In this article, we propose the reading of ten quotes from The Book of Disquiet, the most widely read prose work by Fernando Pessoa. Published in apparently unordered excerpts from the text «A Floresta do Alheamento» (in the magazine A Águia, 1913), the Book of Disquiet is the diary of an author that is three persons, because Pessoa “credited” or attributed the writing of this work to three different “authors”: himself, that is, Fernando Pessoa ortonym, in a first phase; to the fictional writer Vicente Guedes, later; finally, to the semi-heteronym Bernardo Soares, «bookkeeper’s assistant in the city of Lisbon», in the most likely best-known phase of the book’s writing, from 1928 onwards.

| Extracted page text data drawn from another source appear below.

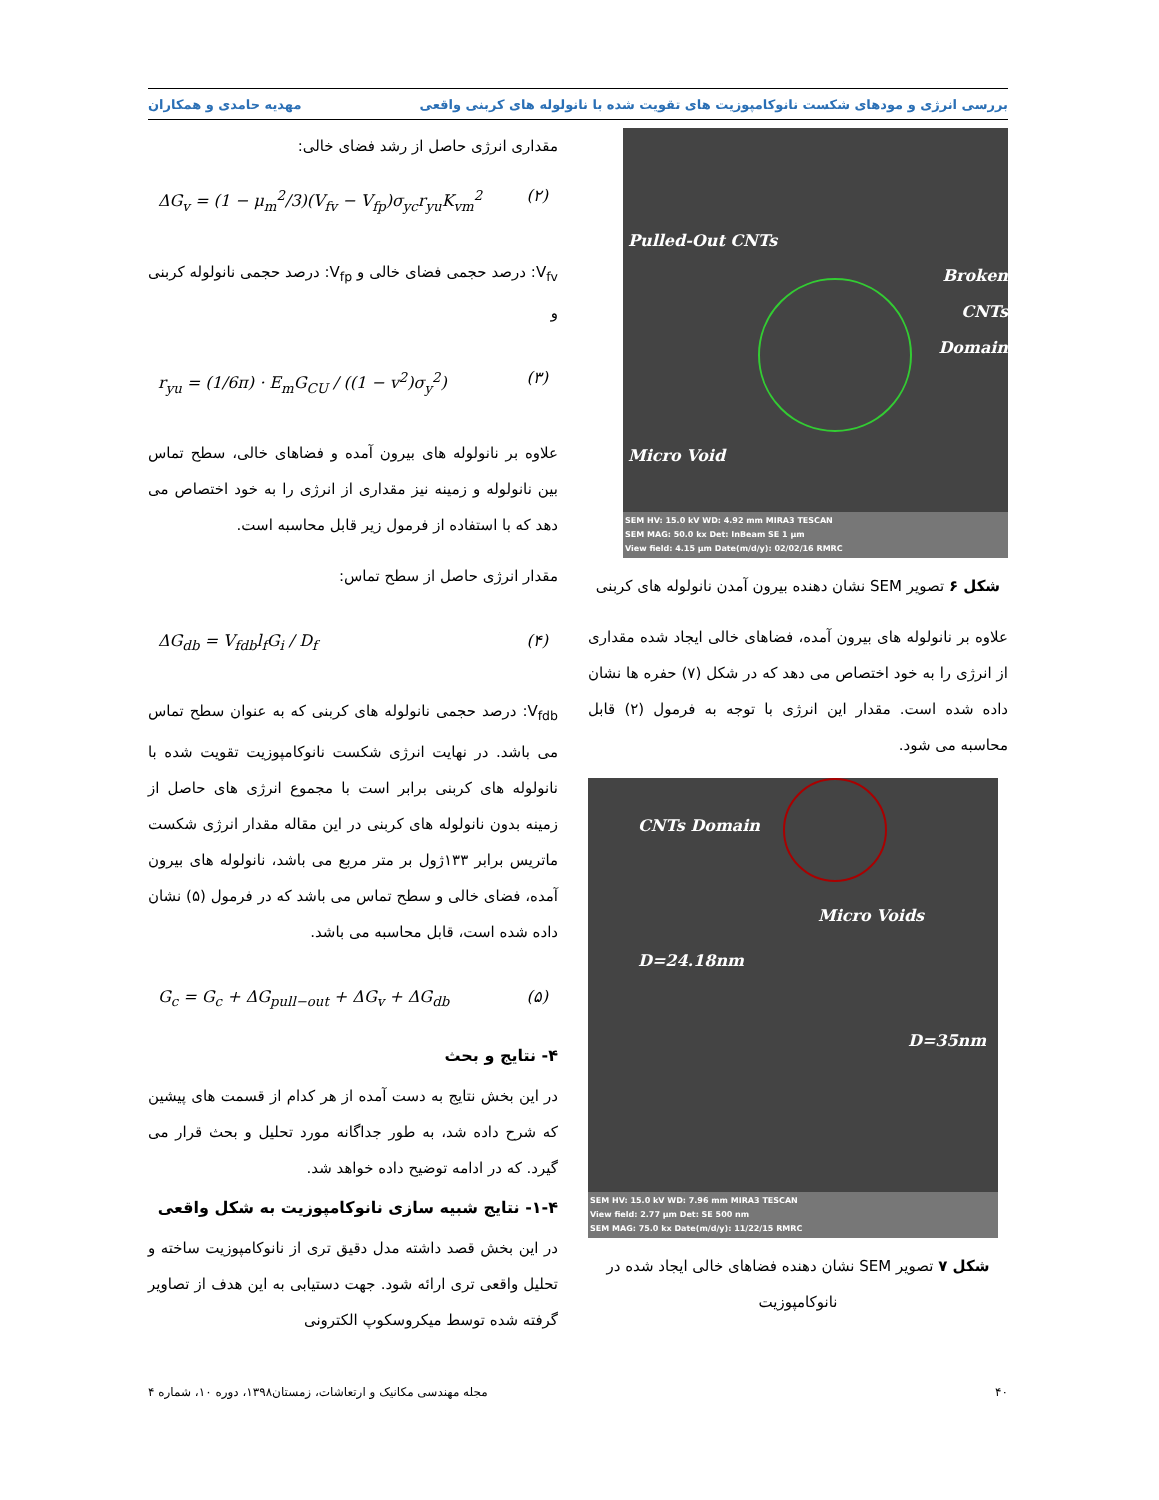بررسی انرژی و مودهای شکست نانوکامپوزیت های تقویت شده با نانولوله های کربنی واقعی
مهدیه حامدی و همکاران
Pulled-Out CNTs
Broken CNTs
Domain
Micro Void
SEM HV: 15.0 kV WD: 4.92 mm MIRA3 TESCAN
SEM MAG: 50.0 kx Det: InBeam SE 1 μm
View field: 4.15 μm Date(m/d/y): 02/02/16 RMRC
شکل ۶ تصویر SEM نشان دهنده بیرون آمدن نانولوله های کربنی
علاوه بر نانولوله های بیرون آمده، فضاهای خالی ایجاد شده مقداری از انرژی را به خود اختصاص می دهد که در شکل (۷) حفره ها نشان داده شده است. مقدار این انرژی با توجه به فرمول (۲) قابل محاسبه می شود.
CNTs Domain
Micro Voids
D=24.18nm
D=35nm
SEM HV: 15.0 kV WD: 7.96 mm MIRA3 TESCAN
View field: 2.77 μm Det: SE 500 nm
SEM MAG: 75.0 kx Date(m/d/y): 11/22/15 RMRC
شکل ۷ تصویر SEM نشان دهنده فضاهای خالی ایجاد شده در نانوکامپوزیت
مقداری انرژی حاصل از رشد فضای خالی:
ΔG<sub>v</sub> = (1 − μ<sub>m</sub><sup>2</sup>/3)(V<sub>fv</sub> − V<sub>fp</sub>)σ<sub>yc</sub>r<sub>yu</sub>K<sub>vm</sub><sup>2</sup>
(۲)
V<sub>fv</sub>: درصد حجمی فضای خالی و V<sub>fp</sub>: درصد حجمی نانولوله کربنی و
r<sub>yu</sub> = (1/6π) · E<sub>m</sub>G<sub>CU</sub> / ((1 − v<sup>2</sup>)σ<sub>y</sub><sup>2</sup>)
(۳)
علاوه بر نانولوله های بیرون آمده و فضاهای خالی، سطح تماس بین نانولوله و زمینه نیز مقداری از انرژی را به خود اختصاص می دهد که با استفاده از فرمول زیر قابل محاسبه است.
مقدار انرژی حاصل از سطح تماس:
ΔG<sub>db</sub> = V<sub>fdb</sub>l<sub>f</sub>G<sub>i</sub> / D<sub>f</sub> (۴)
V<sub>fdb</sub>: درصد حجمی نانولوله های کربنی که به عنوان سطح تماس می باشد. در نهایت انرژی شکست نانوکامپوزیت تقویت شده با نانولوله های کربنی برابر است با مجموع انرژی های حاصل از زمینه بدون نانولوله های کربنی در این مقاله مقدار انرژی شکست ماتریس برابر ۱۳۳ژول بر متر مربع می باشد، نانولوله های بیرون آمده، فضای خالی و سطح تماس می باشد که در فرمول (۵) نشان داده شده است، قابل محاسبه می باشد.
G<sub>c</sub> = G<sub>c</sub> + ΔG<sub>pull−out</sub> + ΔG<sub>v</sub> + ΔG<sub>db</sub>
(۵)
۴- نتایج و بحث
در این بخش نتایج به دست آمده از هر کدام از قسمت های پیشین که شرح داده شد، به طور جداگانه مورد تحلیل و بحث قرار می گیرد. که در ادامه توضیح داده خواهد شد.
۱-۴- نتایج شبیه سازی نانوکامپوزیت به شکل واقعی
در این بخش قصد داشته مدل دقیق تری از نانوکامپوزیت ساخته و تحلیل واقعی تری ارائه شود. جهت دستیابی به این هدف از تصاویر گرفته شده توسط میکروسکوپ الکترونی
۴۰ مجله مهندسی مکانیک و ارتعاشات، زمستان۱۳۹۸، دوره ۱۰، شماره ۴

Only partially published in a few and scattered excerpts in literary magazines during the life of Pessoa, The Book of Disquiet was only published, in a more comprehensive version, in 1982, by the Ática publishing house, organised and prefaced by Jacinto do Prado Coelho and texts collected and transcribed by Maria Aliete Galhoz and Teresa Sobral Cunha. To date, several other editions have been published, each one adding new elements in the selection, arrangement, and organisation of the texts.
The editions and versions consulted for this article were mainly the collection of Fernando Pessoa found at the National Library of Portugal (of which we show an image, see below), the Digital Archive of The Book of Disquiet (University of Coimbra), Richard Zenith’s edition (Assírio and Alvim, 1998) and Jerónimo Pizarro’s work (INCM, 2010; Tinta-da-china, 2013).

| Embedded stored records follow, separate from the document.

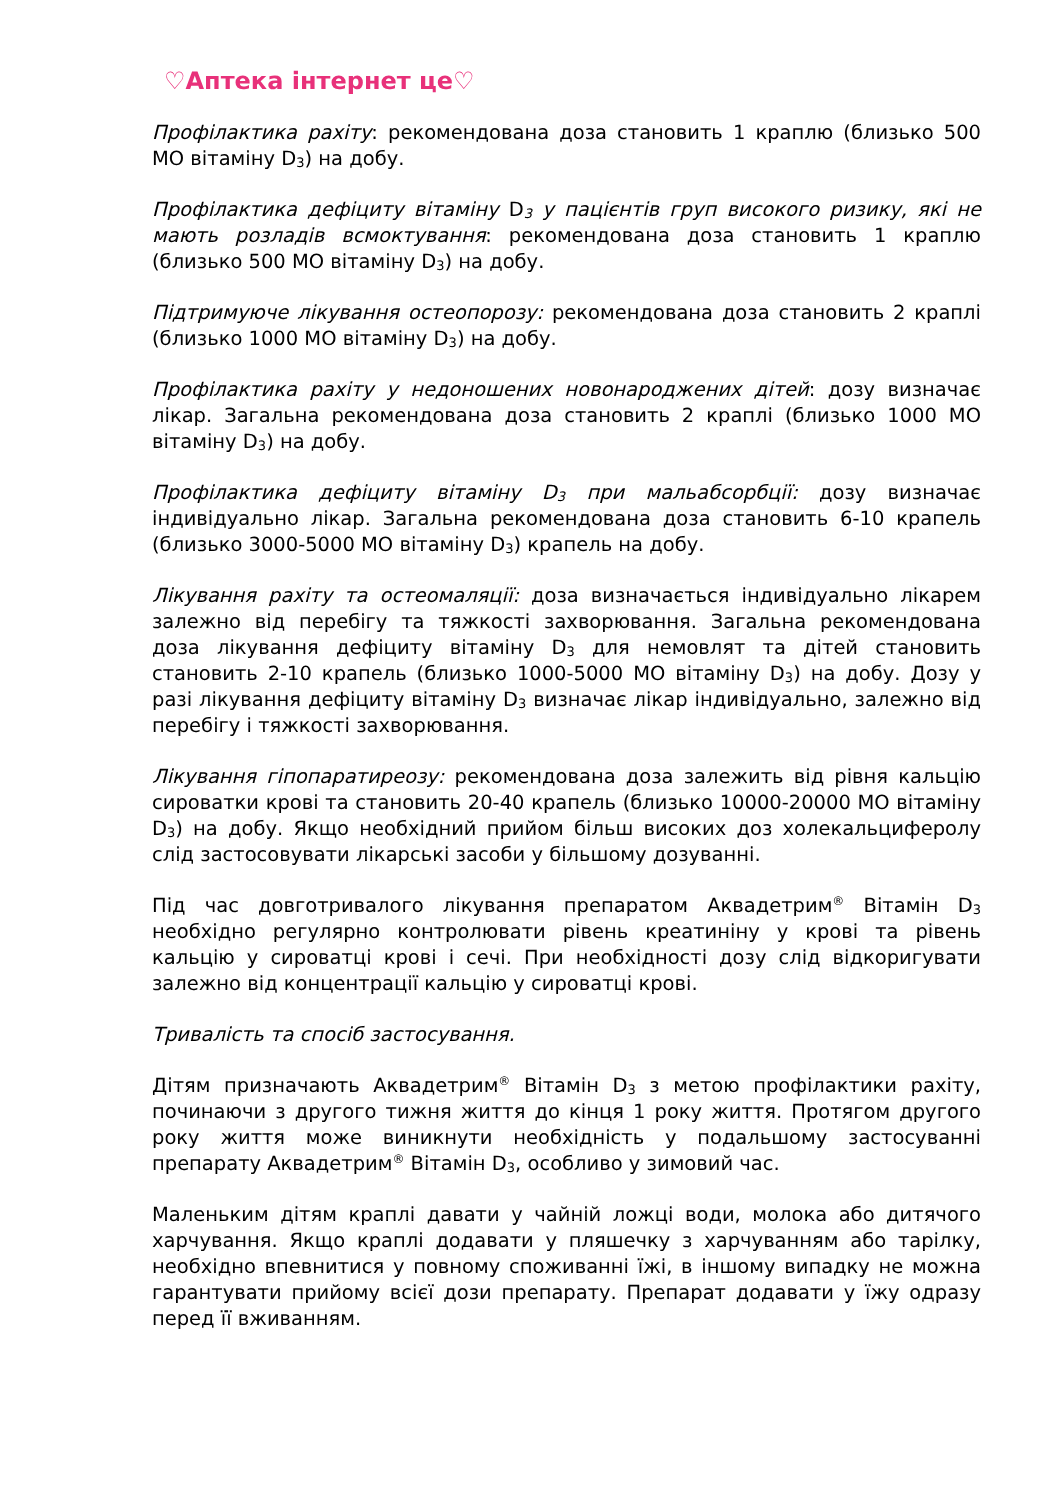♡Аптека інтернет це♡
Профілактика рахіту: рекомендована доза становить 1 краплю (близько 500 МО вітаміну D<sub>3</sub>) на добу.
Профілактика дефіциту вітаміну D<sub>3</sub> у пацієнтів груп високого ризику, які не мають розладів всмоктування: рекомендована доза становить 1 краплю (близько 500 МО вітаміну D<sub>3</sub>) на добу.
Підтримуюче лікування остеопорозу: рекомендована доза становить 2 краплі (близько 1000 МО вітаміну D<sub>3</sub>) на добу.
Профілактика рахіту у недоношених новонароджених дітей: дозу визначає лікар. Загальна рекомендована доза становить 2 краплі (близько 1000 МО вітаміну D<sub>3</sub>) на добу.
Профілактика дефіциту вітаміну D<sub>3</sub> при мальабсорбції: дозу визначає індивідуально лікар. Загальна рекомендована доза становить 6-10 крапель (близько 3000-5000 МО вітаміну D<sub>3</sub>) крапель на добу.
Лікування рахіту та остеомаляції: доза визначається індивідуально лікарем залежно від перебігу та тяжкості захворювання. Загальна рекомендована доза лікування дефіциту вітаміну D<sub>3</sub> для немовлят та дітей становить становить 2-10 крапель (близько 1000-5000 МО вітаміну D<sub>3</sub>) на добу. Дозу у разі лікування дефіциту вітаміну D<sub>3</sub> визначає лікар індивідуально, залежно від перебігу і тяжкості захворювання.
Лікування гіпопаратиреозу: рекомендована доза залежить від рівня кальцію сироватки крові та становить 20-40 крапель (близько 10000-20000 МО вітаміну D<sub>3</sub>) на добу. Якщо необхідний прийом більш високих доз холекальциферолу слід застосовувати лікарські засоби у більшому дозуванні.
Під час довготривалого лікування препаратом Аквадетрим<sup>®</sup> Вітамін D<sub>3</sub> необхідно регулярно контролювати рівень креатиніну у крові та рівень кальцію у сироватці крові і сечі. При необхідності дозу слід відкоригувати залежно від концентрації кальцію у сироватці крові.
Тривалість та спосіб застосування.
Дітям призначають Аквадетрим<sup>®</sup> Вітамін D<sub>3</sub> з метою профілактики рахіту, починаючи з другого тижня життя до кінця 1 року життя. Протягом другого року життя може виникнути необхідність у подальшому застосуванні препарату Аквадетрим<sup>®</sup> Вітамін D<sub>3</sub>, особливо у зимовий час.
Маленьким дітям краплі давати у чайній ложці води, молока або дитячого харчування. Якщо краплі додавати у пляшечку з харчуванням або тарілку, необхідно впевнитися у повному споживанні їжі, в іншому випадку не можна гарантувати прийому всієї дози препарату. Препарат додавати у їжу одразу перед її вживанням.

Thus, marking the first 40 years of the publication of The Book of Disquiet (1982-2022), we want to pay tribute to this unique work of Portuguese and world literature, highlighting ten quotes of this intimate, psychological, metaphysical, and poetic journal. Ten quotes that, as often happens in Pessoa, elicit deep reflections on themes of universal wisdom.

Fabrizio Boscaglia

Irony is the first indication that consciousness has become conscious.

Life is full of paradoxes, as roses are of thorns.

My only real concern has been my inner life.

I enjoy words. Better yet, I enjoy making words work. Words to me are palpable bodies, visible sirens, embodied sensualities.

My soul is a hidden orchestra; I know not what instruments, what strings and harps, drums and tamboura I sound and clash inside myself. I only know myself as a symphony.

Without faith, we have no hope, and, without hope, we don’t have life.

God is the soul of everything.

I always live in the present. The future, I can’t know. The past, I no longer have. Some days are entire philosophies in themselves that suggest us new interpretations of life, marginal notes full of acute criticism in the book of our universal destiny.

Children are particularly literary, for they say what they feel not what someone has told them to feel.